The strength of this book lies not only in the model itself, but in the ongoing invitation to disarm listening, to recognise the other without automatic filters, and to accept the risk of true understanding. A message as simple as it is subversive, in a world where everyone talks but few truly listen.
Deep Listening is a recommended read for anyone with a relational responsibility: managers, team leaders, coaches, HR professionals, educators, journalists. But it is also a book for those seeking a personal transformation in how they relate to others. It’s a text that can support a learning journey on communication, Psychological Safety, conflict management, or empathetic leadership. Each chapter offers concrete examples and reflection questions that promote introspection and change. Reading it slowly, perhaps returning to it over time, helps internalise not only the principles but also the mental and emotional posture that the author encourages.

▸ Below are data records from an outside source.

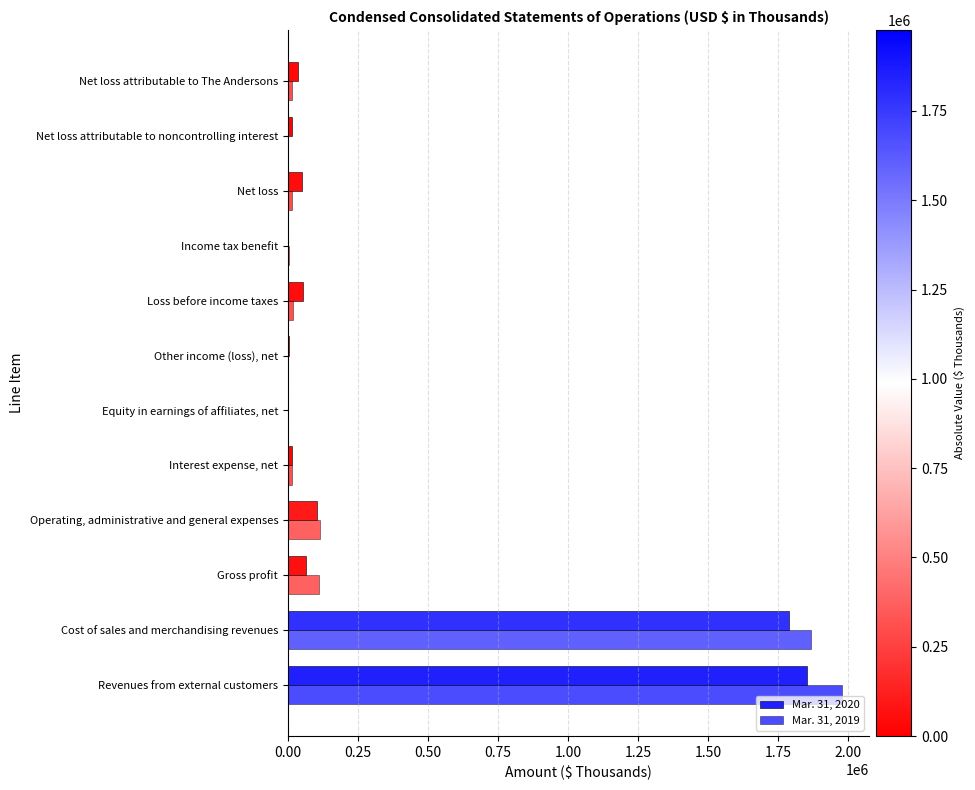

At how many categories does at least one series exceed 485361?

2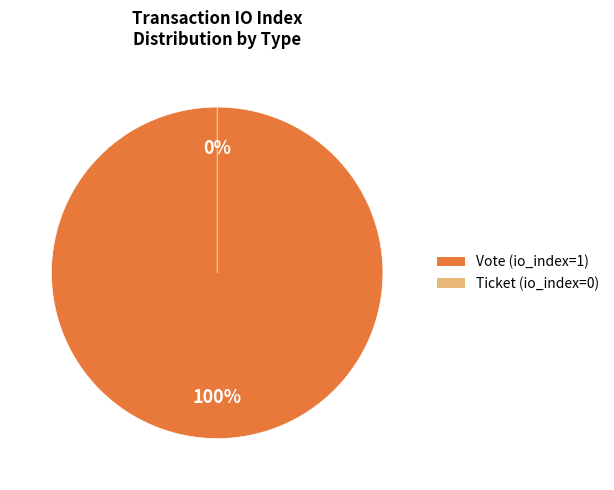

To the nearest percent, what is the average slice percentage?

50%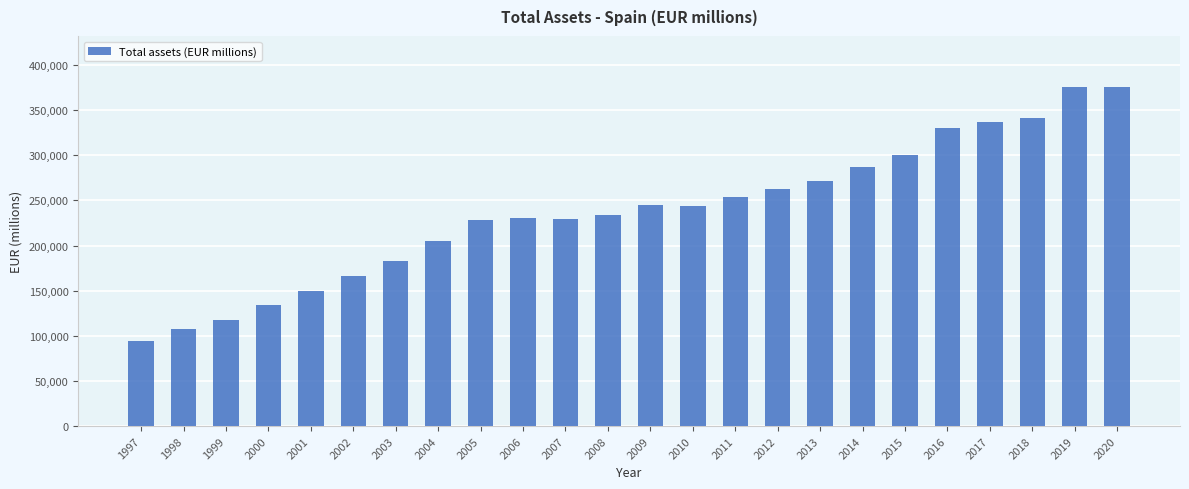

The chart shows a value of 221070 at 2002. True or false?

False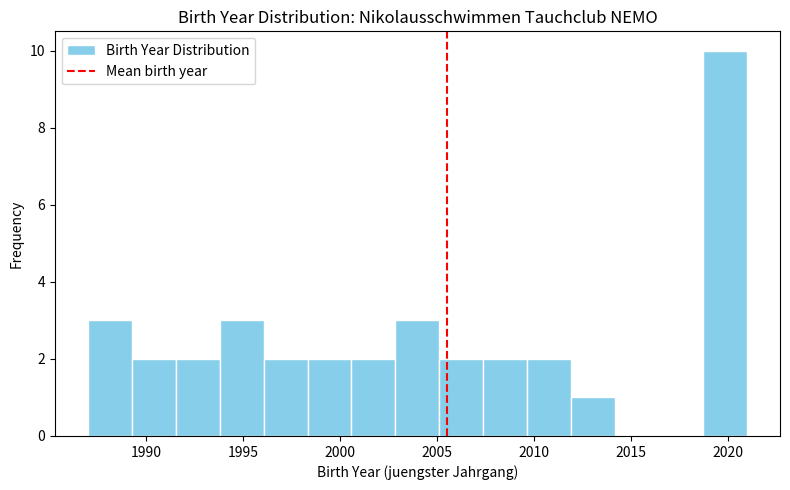

Which range on the x-axis has the tallest bar?

2018.5 to 2021.0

Deep Listening is not just a relational technique, it’s a transformational act. It means recognising the humanity of the other, pausing the urge to respond, and creating a space where the speaker can discover something about themselves while speaking. This kind of listening is now essential not only for building truly authentic relationships, but also to face conflict, guide teams, build communities, and generate deep insights in leadership.